"All ready."

"Hard up, Dave! Steady a little. A little! Don't you know what a little is? Ready in the boat, there! Steady with that wheel! Now you've got her. You in the boat, there. Got that new-fangled net ready?"

"Ready," cried the statistician shortly. Then Colin understood. The trip was for the purpose of testing out a new net devised by the Bureau and the Fisheries man was a net expert. No wonder he knew a boat!

"Stand by the boat. Ready, the dory! When I give the word! Hold on a bit with the painter! Now let her go! You in the dory there, show your lantern! All your own way now!"

Colin tugged at his oar. Never, in all his experience in rowing, had he tackled anything like an oar of that size, but he pulled for all he was worth, and a glow ran through him to feel that he was holding up his end. The light dory with two men aboard, came racing after them.
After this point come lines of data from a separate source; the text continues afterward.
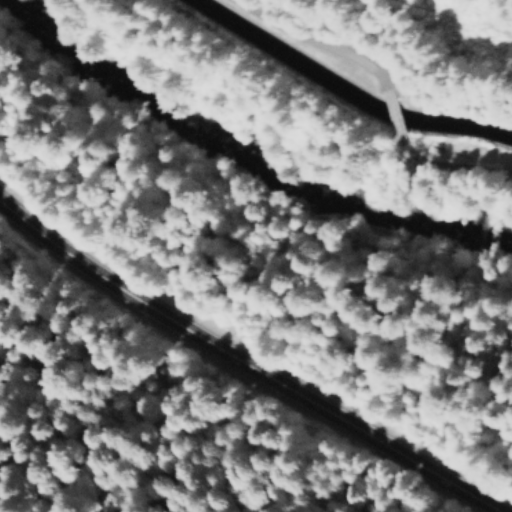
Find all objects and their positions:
road: (312, 45)
road: (395, 113)
road: (455, 153)
river: (240, 166)
road: (237, 363)
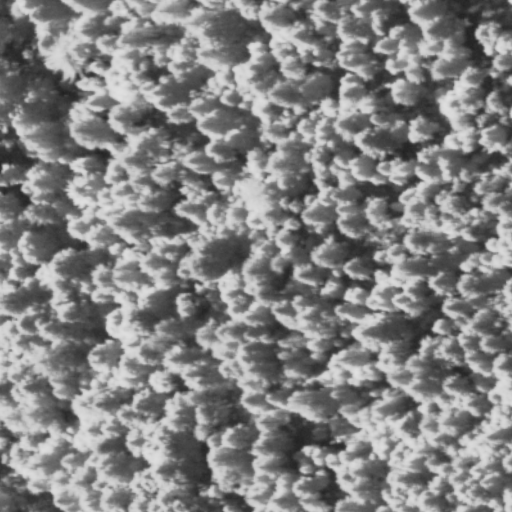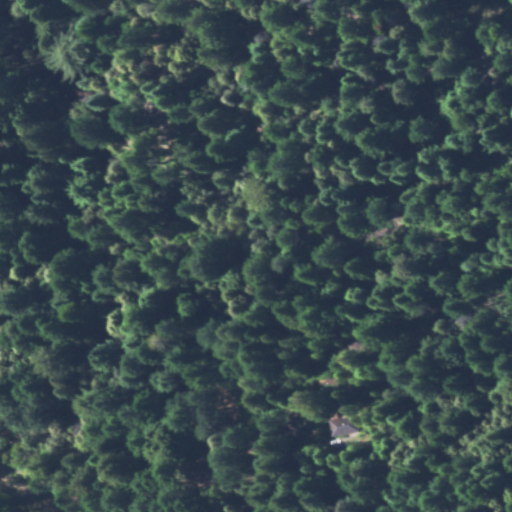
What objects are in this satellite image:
building: (328, 383)
building: (346, 416)
building: (339, 426)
It was

nearly a half-mile pull before the seine-master cried:

"Over with the buoy!"

And the buoy was tossed overboard for the dory to pick up and hold to windward.

Then the silent Fisheries officer got busy. Without a word, he reached for the net. It was made of a lighter twine than customary, and not thickly tarred, having also different corks to the usual type, and sinkers all over the net. It looked like a fearfully complicated thing to handle and Roote was a small man, but that net went flying out as though tossed by a giant.

"You're a jim-dandy with the twine, all right," said the seine-master admiringly. He turned to the rowers, "Put your backs into it, boys," he said; "drive her for all you know how. We've got to give this new contraption a fair chance."